The celebrities include director Bertrand Blier, actors Charlotte Rampling, Nathalie Baye, Carole Bouquet, Jacques Weber, Pierre Richard and Gérard Darmon, as well as singers Carla Bruni and Jacques Dutronc.
The tribune in Le Figaro reads: “When Gérard Depardieu is attacked in this way, it is art that is being attacked. Gérard Depardieu is probably the greatest of all actors. The last sacred monster of cinema.
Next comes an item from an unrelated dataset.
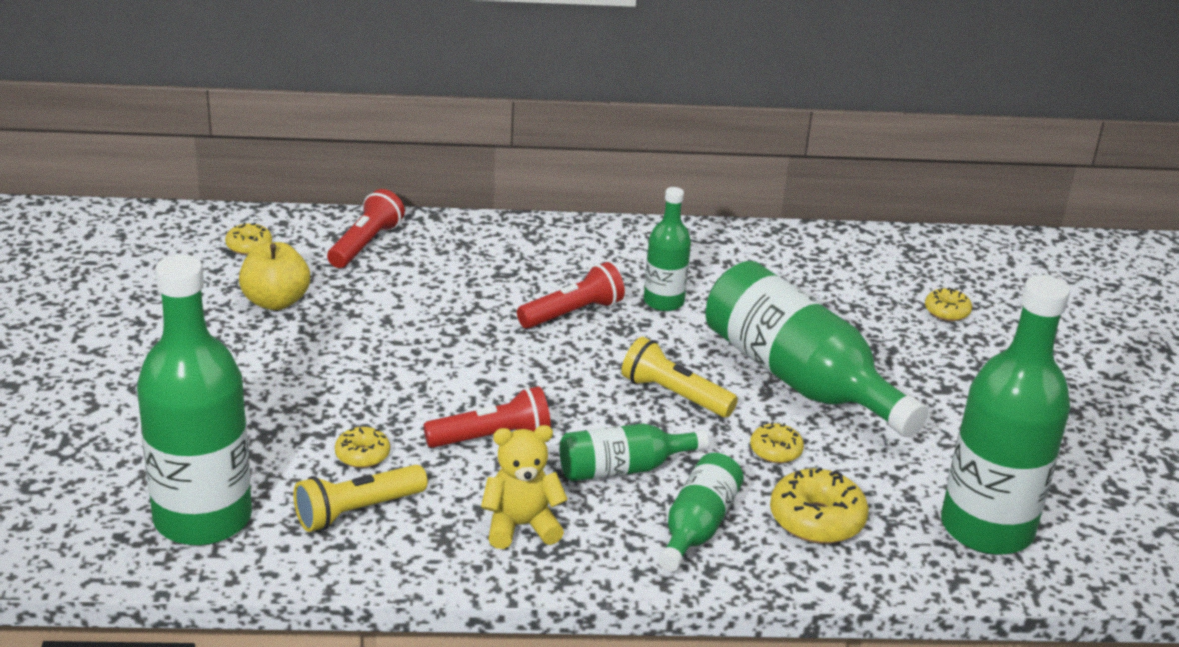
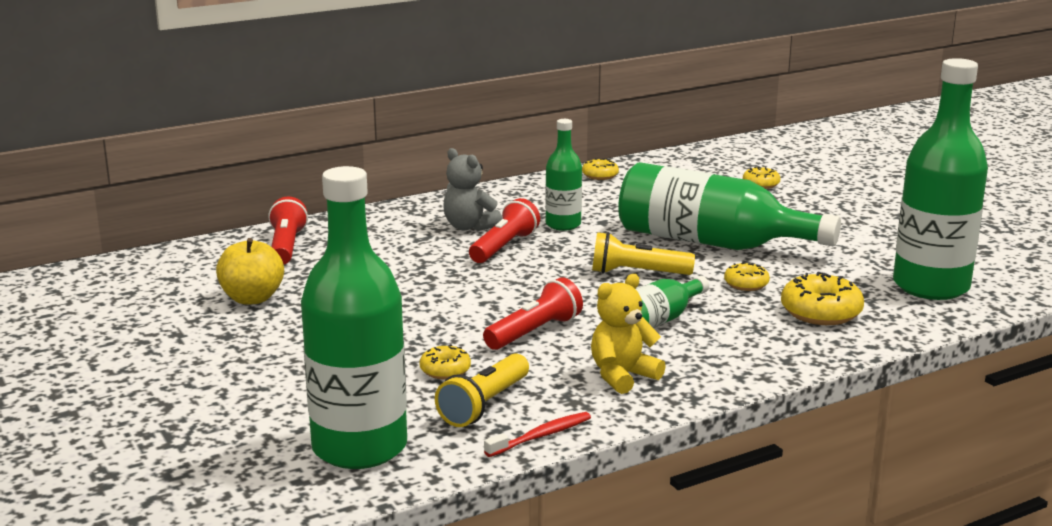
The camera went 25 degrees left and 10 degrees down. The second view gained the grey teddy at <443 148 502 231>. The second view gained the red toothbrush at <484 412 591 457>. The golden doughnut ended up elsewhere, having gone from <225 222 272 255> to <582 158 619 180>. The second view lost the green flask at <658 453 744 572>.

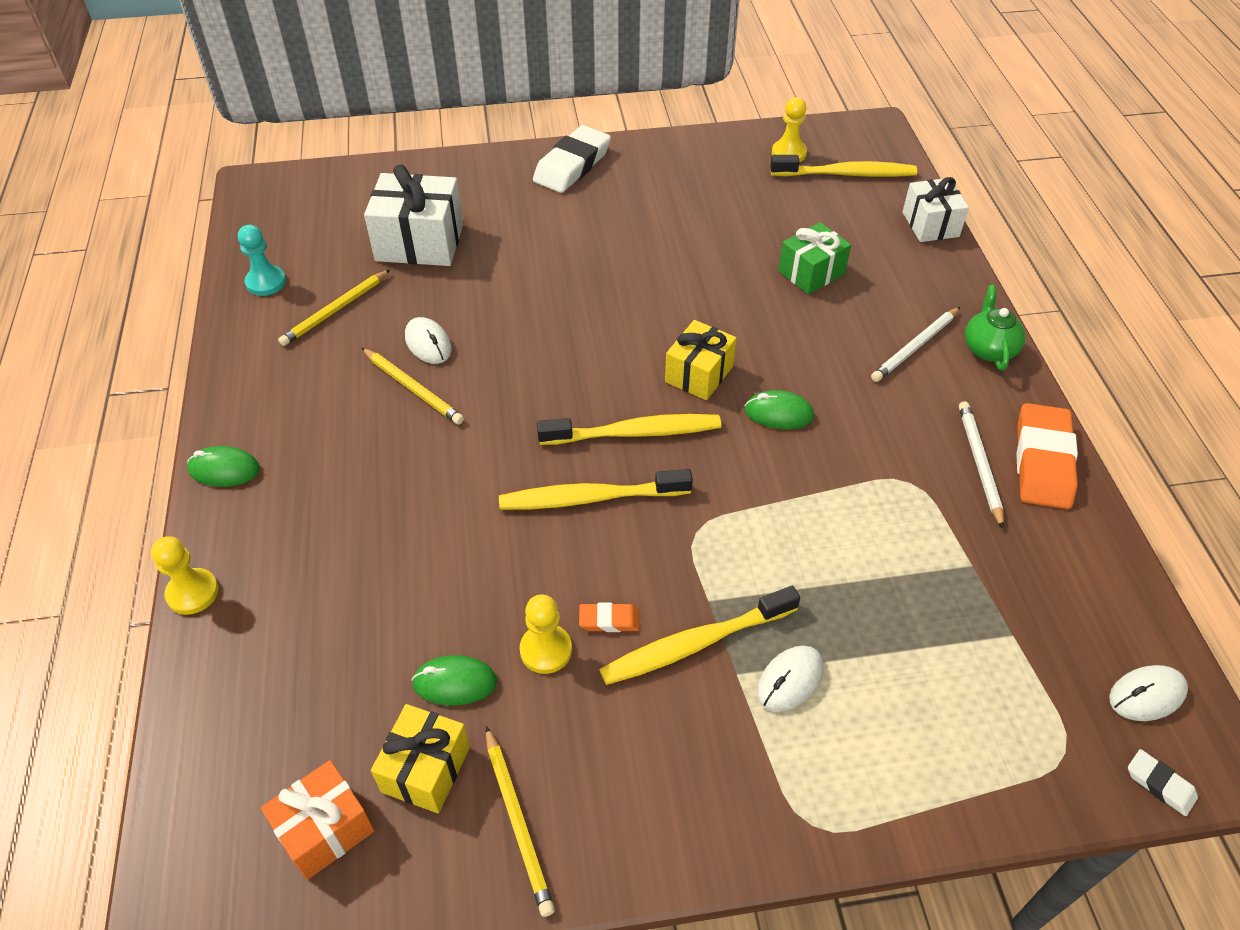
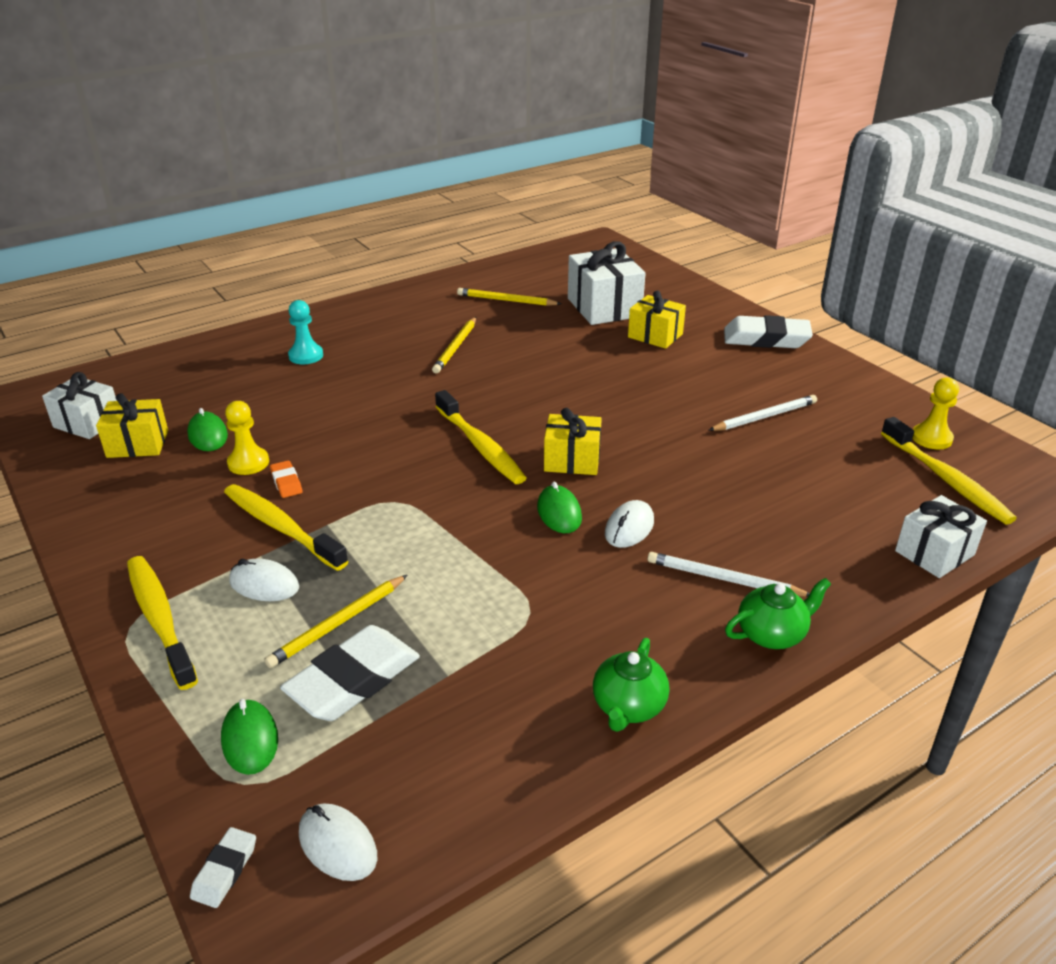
The camera went 65 degrees right and 15 degrees down. What was the orange wrapped gift at <261 760 375 880> turned into the white wrapped gift at <42 372 117 439>. The golden toothbrush ended up elsewhere, having gone from <499 469 693 510> to <127 556 198 690>. The green computer mouse ended up elsewhere, having gone from <187 446 260 487> to <221 699 278 775>. The golden lead pencil ended up elsewhere, having gone from <486 726 555 917> to <264 575 407 668>. The second view gained the white gum eraser at <280 625 420 721>. The teal pawn ended up elsewhere, having gone from <238 225 286 296> to <288 300 323 364>. Where the orange gum eraser stood at <1016 403 1078 509>, the green china teapot came to stand at <593 638 669 732>. The white computer mouse ended up elsewhere, having gone from <405 317 452 364> to <605 500 654 548>. The second view gained the golden wrapped gift at <628 290 686 349>. The white lead pencil ended up elsewhere, having gone from <959 401 1004 529> to <709 395 817 431>. The second view lost the golden pawn at <151 536 218 615>. The second view lost the green wrapped gift at <778 222 851 294>.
We can no longer remain silent in the face of the lynching that is being heaped on him, in the face of the torrent of hatred that is being poured out on his person, without nuance, in the most complete amalgam and with contempt for a presumption of innocence that he would have enjoyed, like everyone else, if he were not the giant of the cinema that he is.”
Macron’s controversial defence
These artists are backed by French president Emmanuel Macron, who spoke out publicly in defence of Gérard Depardieu, saying that Depardieu had become the target of a “manhunt”.
“You will never see me participate in a manhunt,” Macron told France 5 broadcaster last week, when asked about possibly stripping the actor of the prestigious state award, the Legion of Honour.
“He made France, our great authors, our great characters known throughout the world (…) he makes France proud”.
Macron’s stance has been met with anger by those who say he is undermining the cause of eradicating violence against women.
Olivier Faure, the head of the Socialist Party, posted a message on social media accusing Macron of not taking his election promises seriously.
“Violence against women is a major issue of Macron’s mandate … This president does not believe in any of his promises,” said Faure.
Environmentalist MP Sandrine Rousseau also spoke out on social media, saying: “Emmanuel Macron’s words on the subject of Depardieu are once again an insult to the movement to free the speech of victims of sexual violence.”
Elsewhere, Generation.s Feministe, a feminist collective, said Macron’s comments were “an insult” to all women who had suffered sexual violence, “first and foremost those who accused Depardieu”.